This repo is a companion to the PyData DC 2018 presentation "Do Your Homework! Writing tests for Data Science and Stochastic Code" by David Waterman.
Clone the repo, create a new virtual environment, and then:
-
Install the package requirements:
pip install -r requirements.txt
-
Install the package in editable mode:
pip install -e .
-
Run the tests:
pytest
-
Open the generated test report
tests/test-logs/testreport.html
in your browser of choice.
https://docs.pytest.org/en/latest/goodpractices.html
https://github.com/ericmjl/data-testing-tutorial
http://engineering.pivotal.io/post/test-driven-development-for-data-science/
https://www.oreilly.com/library/view/thoughtful-machine-learning/9781449374075/ch01.html
Chapter 1 of Thoughtful Machine Learning by Matthew Kirk
https://www.oreilly.com/library/view/code-complete-second/0735619670/
At the presentation a question was asked about whether time spent testing is a good investment. I didn't have any references to support my affirmative response offhand, but the first thing that came to mind after was the book "Code Complete" by Steve McConnell. It is an excellent book overall that I would recommend to anyone looking to improve their software development process, and Chapter 22 in particular addresses testing. Going back through the book I was unable to find hard numbers on the cost savings provided by testing, but I did find some interesting and relevant data, such as that if a software defect is introduced during code construction, it is 10-25 times most costly to fix it after release than it is to find it and fix it during the construction phase.

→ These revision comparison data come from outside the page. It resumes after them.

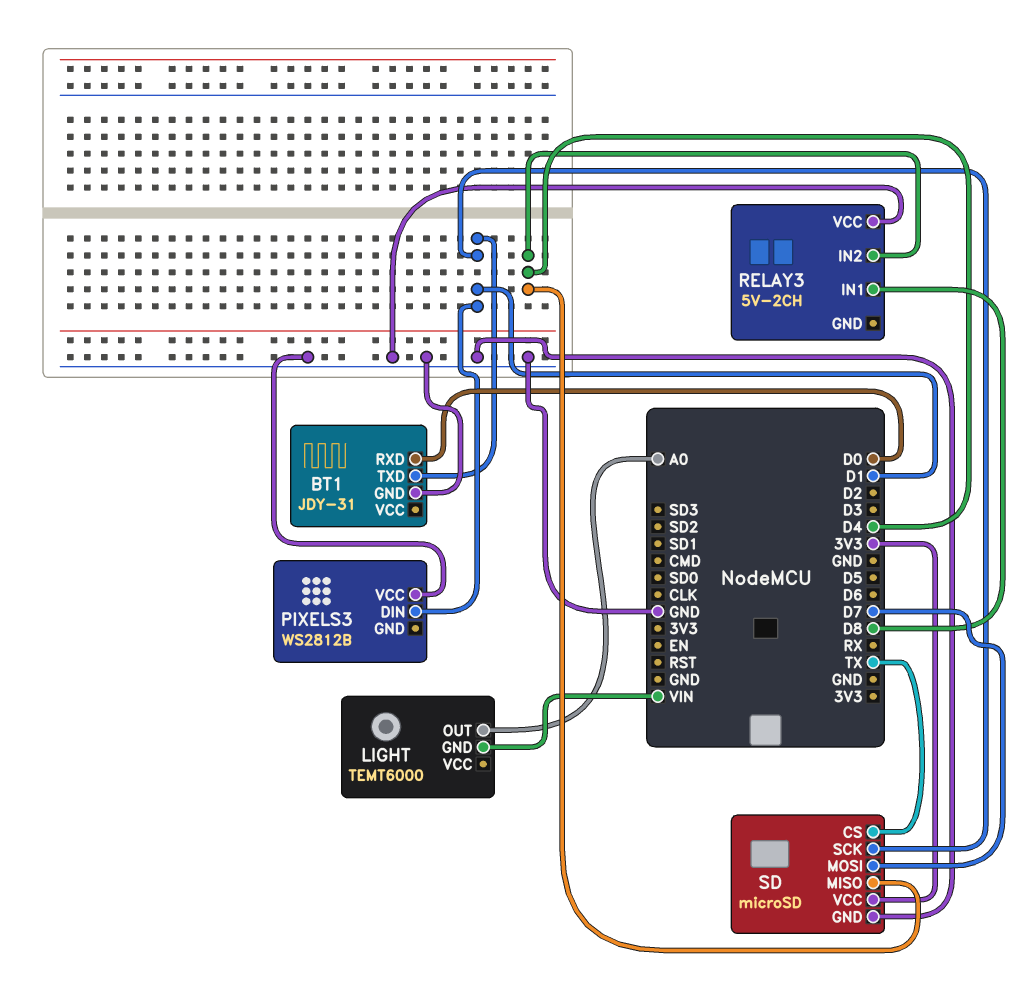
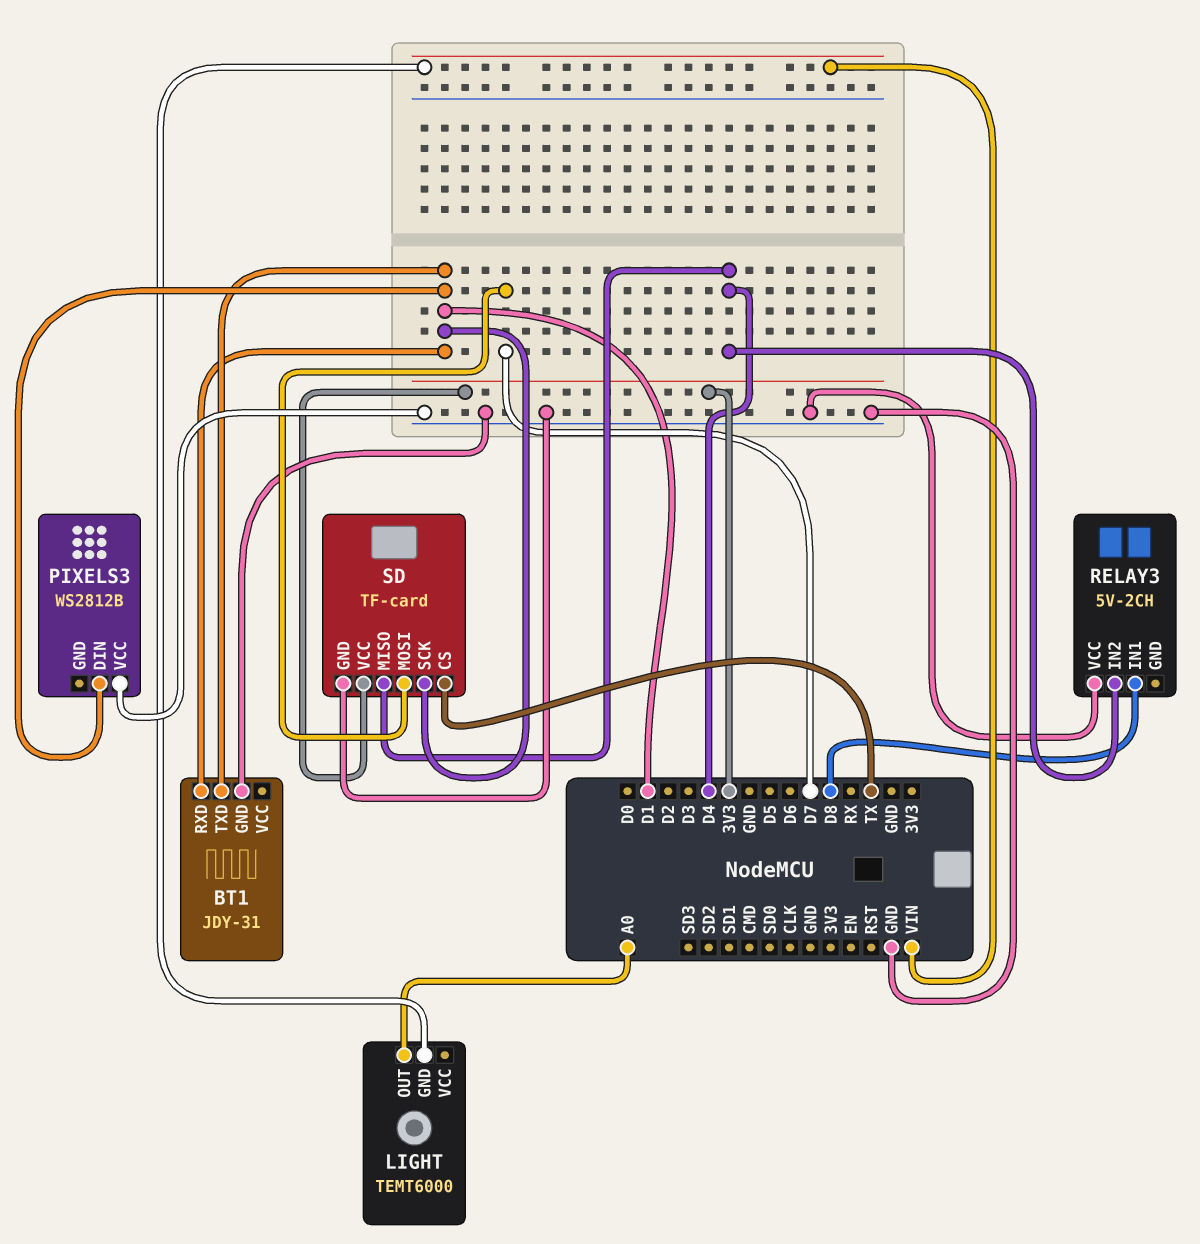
BT1 pin RXD: D0 -> D1
SD: microSD -> TF-card

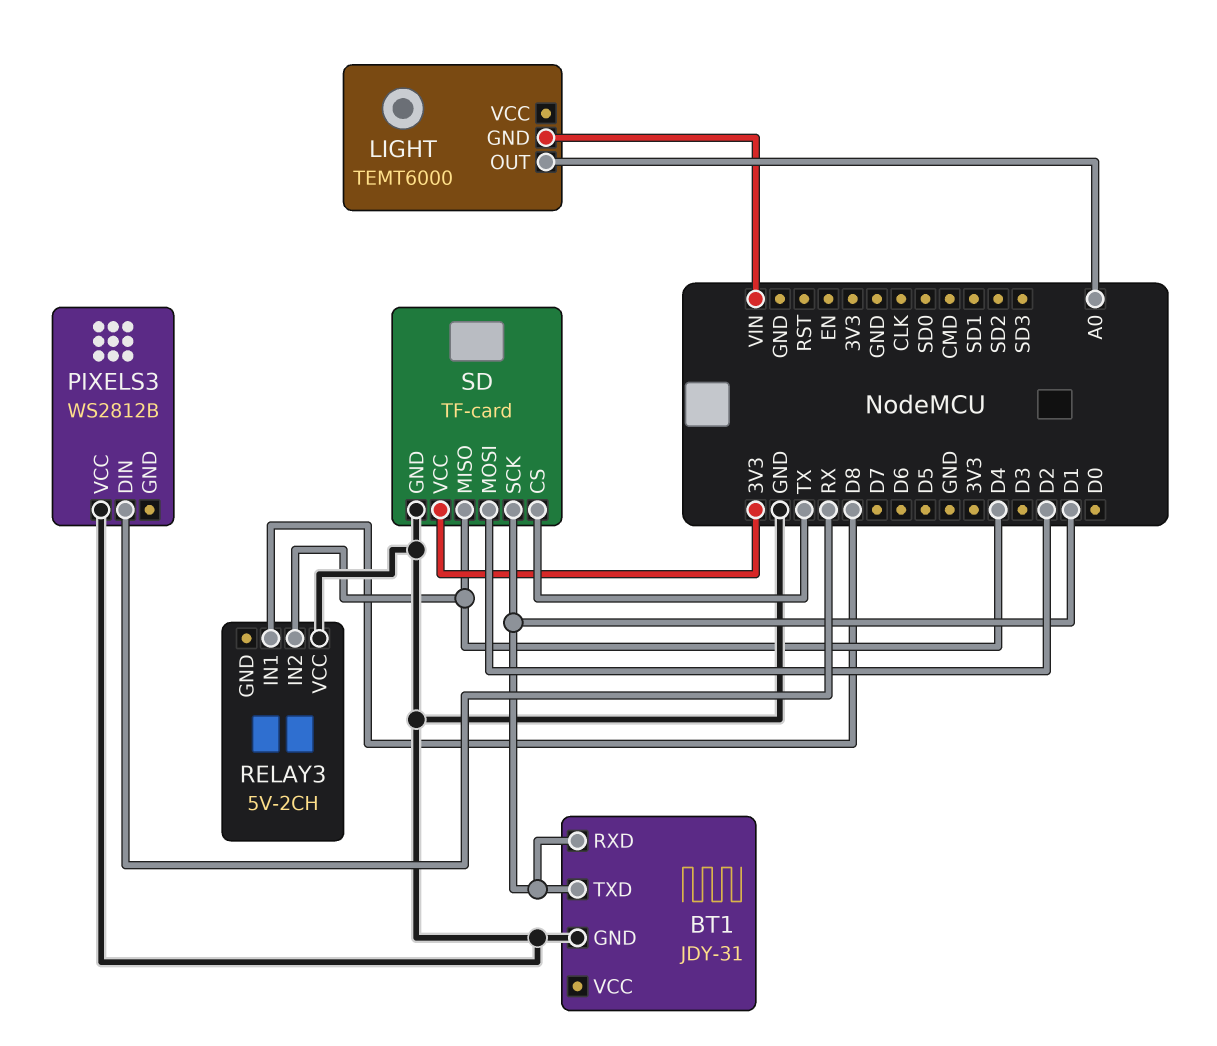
PIXELS3 pin DIN: D1 -> RX
SD pin MOSI: D7 -> D2

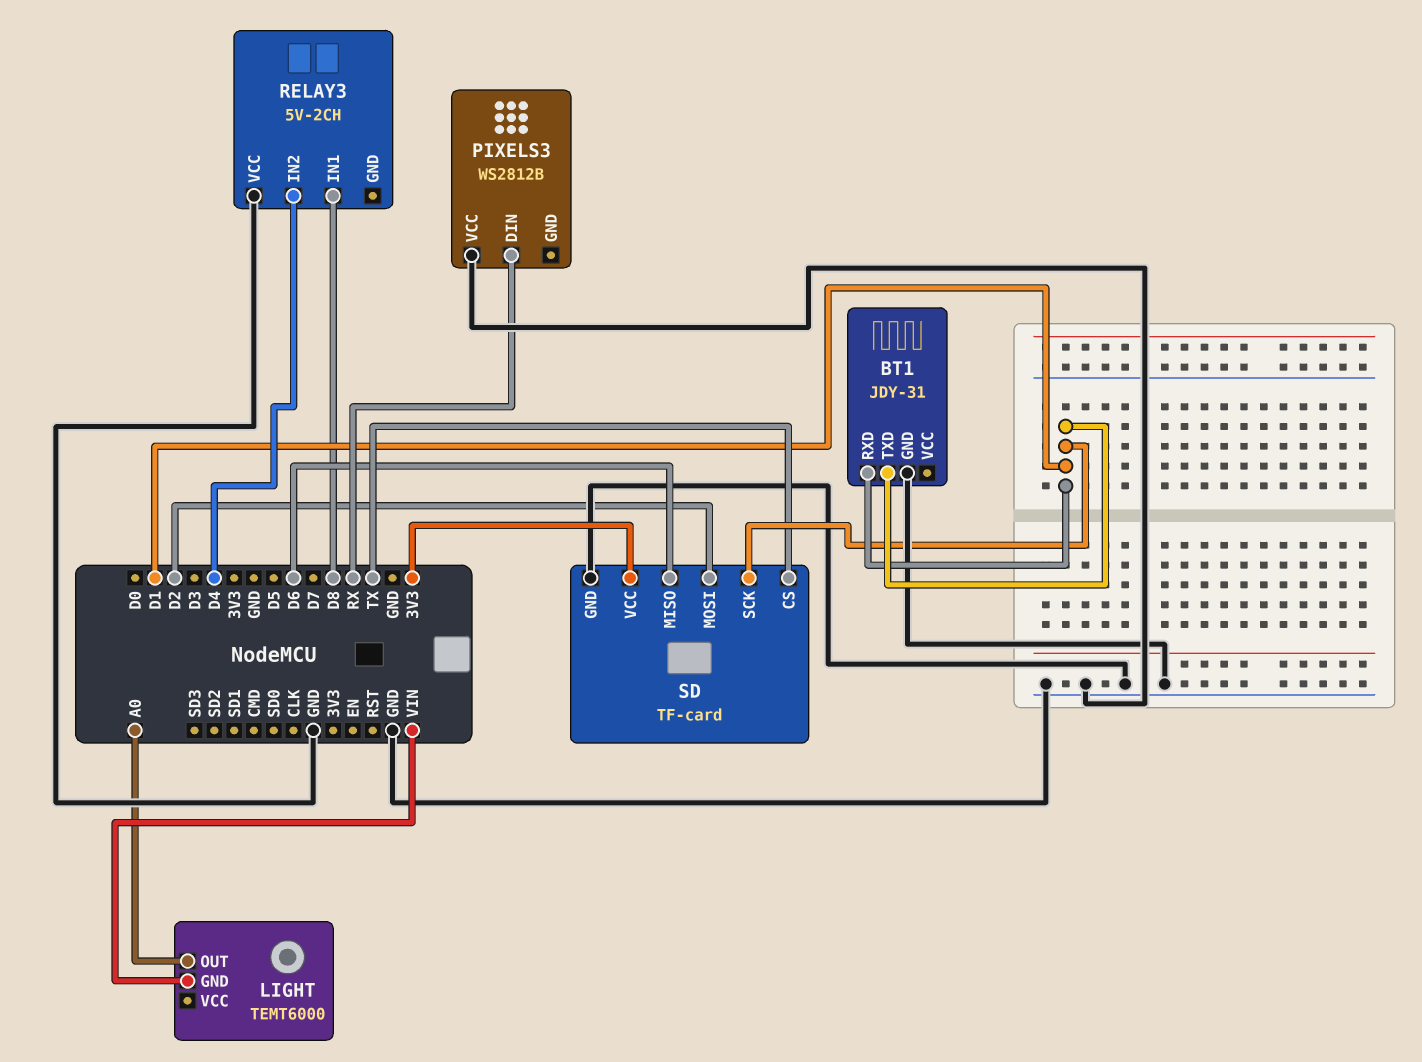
SD pin MISO: D4 -> D6

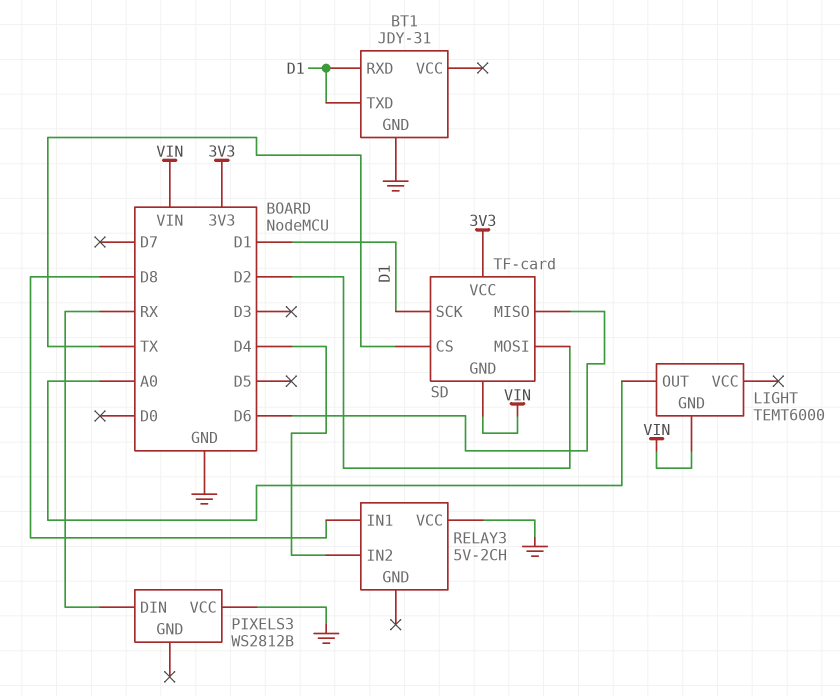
SD pin GND: GND -> VIN

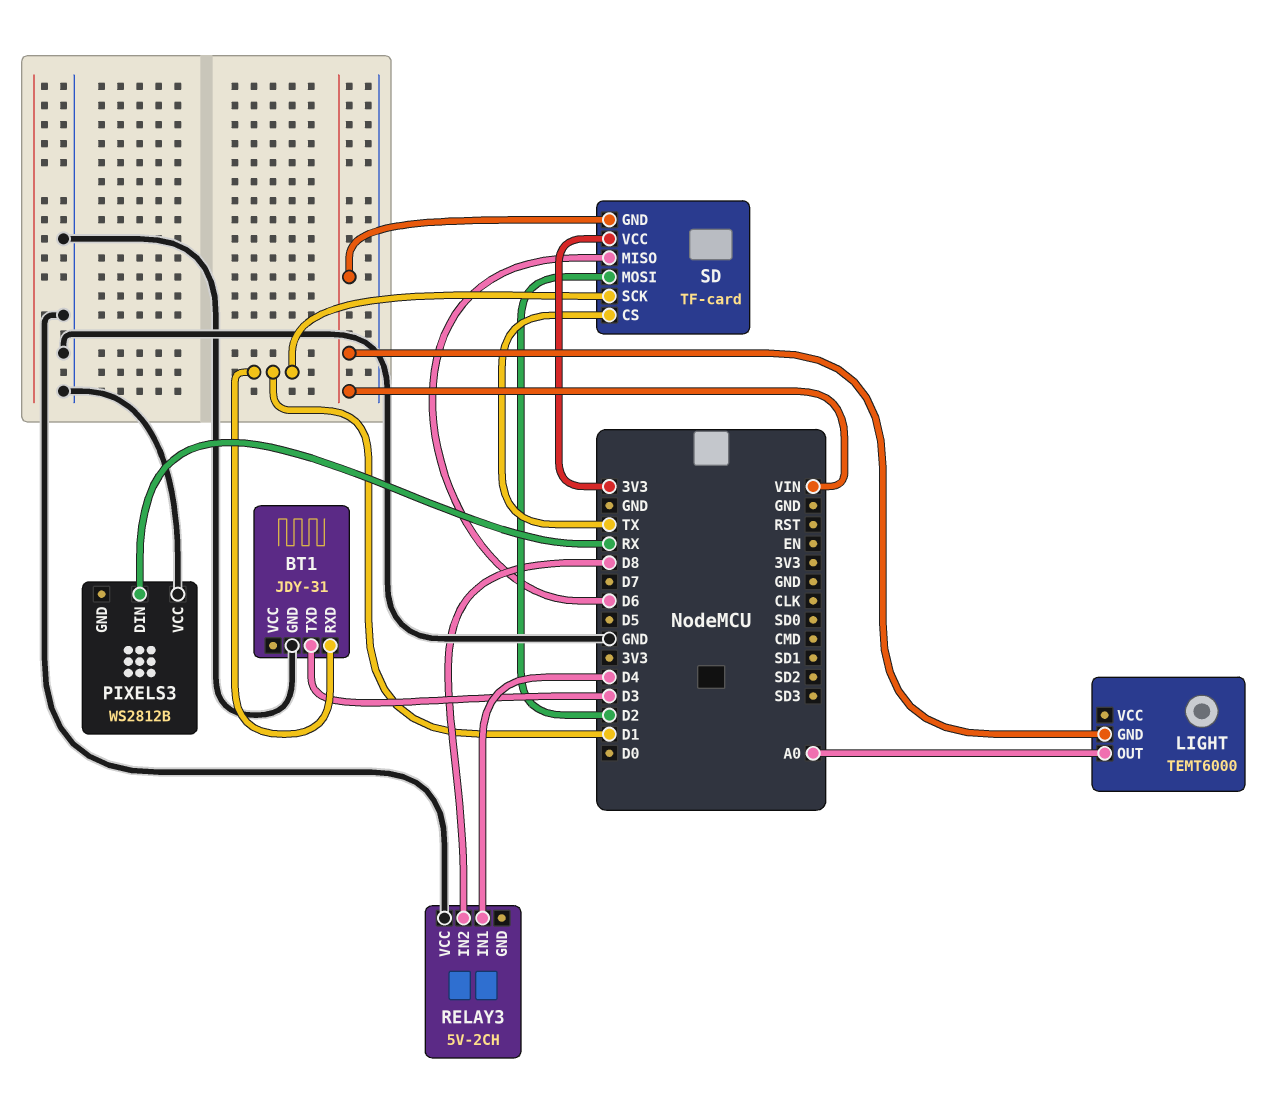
BT1 pin TXD: D1 -> D3
RELAY3 pin IN1: D8 -> D4
RELAY3 pin IN2: D4 -> D8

http://citeseerx.ist.psu.edu/viewdoc/summary?doi=10.1.1.19.5798
Another reference that provides some data on the value of testing. The conclusion: "Members of the target development team can expect to spend up to 100% more time implementing unit tests in conjunction with the production code being written. Improvements of up to 267% fewer defects can be achieved through the test-during-coding processes."